13 Jul. 2021), available here. 10 See footnote 8 above. Our View: With the elimination of the PSLRA`s Safe Harbour for PSPCs and the requirements of applicable foreign or state law, the M&A Regulation and the anti-fraud provisions of federal securities laws for PSPC to disclose the projections considered by the Board of Directors when approving a PSPC transaction, Proposed Rule 140a represents a fundamentally difficult regulatory framework for PSPCs. In other words, projections may need to be disclosed, but potential underwriters may not be willing to assume liability risk under the Securities Act for these projections; What risk is avoidable for underwriters in traditional IPOs and direct listings. This catch-22 could lead many financial institutions to refuse to be involved in many PSPC transactions. In addition, this aspect of the proposed rule could encourage participants in PSPC transactions to align their practices more closely with traditional IPO practice, where forecasts are disclosed orally only to certain institutional investors, which has the opposite effect of the SEC`s purported objectives of increasing retail investor protection and parity in information sharing. A target company must also assess the state of various functions, including the people, processes, and technology that must be in place to meet the SEC`s filing, audit, tax, governance, and investor relations requirements after the merger. It is important for the combined public company to have a competent and experienced management team that understands the reporting and internal control requirements and expectations of a publicly traded company and can effectively execute the company`s comprehensive plan on an expedited basis. For more information on accounting and financial considerations for PSPC transactions, contact your Moss Adams expert. In addition to standardizing existing disclosure practices, the proposal would introduce new disclosure requirements focused primarily on conflicts of interest, PSPC promoters, dilution and economic impact of a de-SPAC on non-affiliated public investors, fairness provisions regarding de-SPAC and forecasting, and seek to highlight the points that the SEC considers most important to public investors: Disclosure on the cover page of the prospectus in the event of an IPO and in a De-SPAC. Transaction.

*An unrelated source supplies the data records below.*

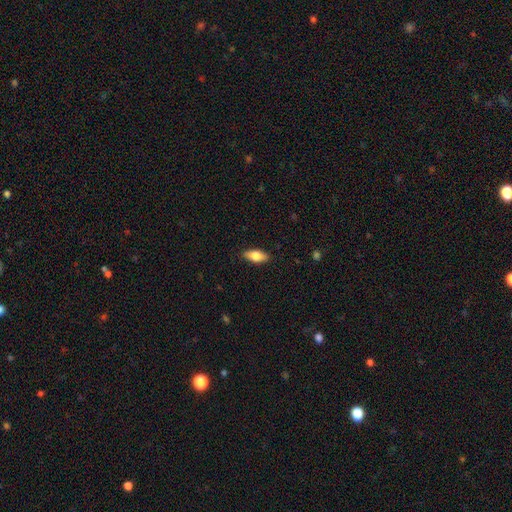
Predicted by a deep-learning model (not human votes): Smooth or featured? Predicted: smooth (p=0.74). How rounded? Predicted: in between (p=0.83). Merging? Predicted: none (p=0.88).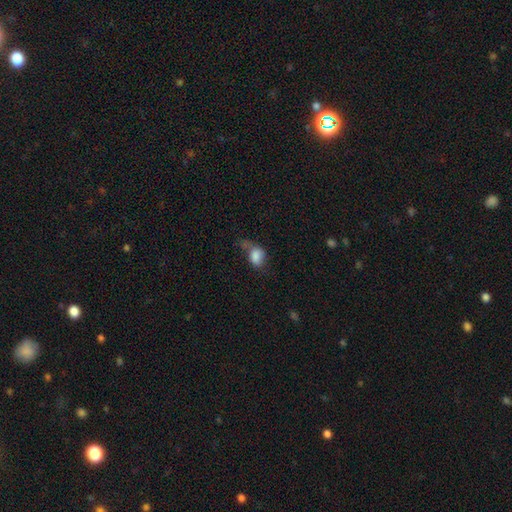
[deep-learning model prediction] Overall: smooth (80%). How rounded: in between (74%). Merging: major disturbance (31%; minor disturbance 28%).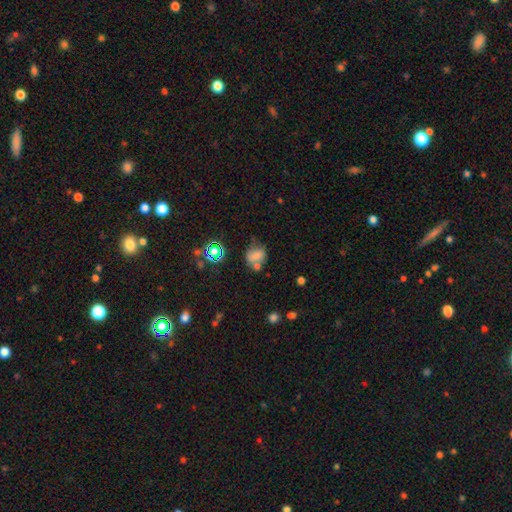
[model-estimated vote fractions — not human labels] Smooth or featured: smooth — 68% (star or artifact — 18%)
How rounded: round — 53% (in between — 45%)
Merging: none — 50% (merger — 23%)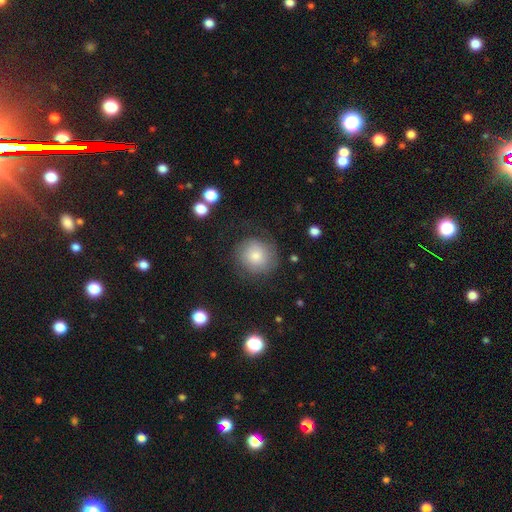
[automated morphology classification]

The United States Financial markets are often the envy of the world, and we at IBC continue to promote healthy public markets. However, our efforts to facilitate capital formation will not be conducted in isolation, as each principle of the three-part U.S. Securities and Exchange Commission (“SEC”), which protects investors, maintains fair, orderly and efficient markets, and facilitates capital formation, is essential to our work. Regardless of the form or structure of access to our markets, we always focus on investor protection. High-quality financial reporting – the result of stakeholders working together across the financial reporting system to fulfil their respective professional responsibilities – is a key element of investor protection. High-quality financial reporting, including high-quality audits, also contributes directly to the health of our markets, and robust public procurement markets serve investors, issuers and the public well. Currently, how a private operating company decides to become a public company may affect its financial statements due to the different requirements of the applicable SEC forms. The proposal aims to address this transaction asymmetry by amending the relevant forms, timetables and rules in order to align more closely the reporting requirements for business combinations involving a shell company and a private operating company with those for traditional IPOs.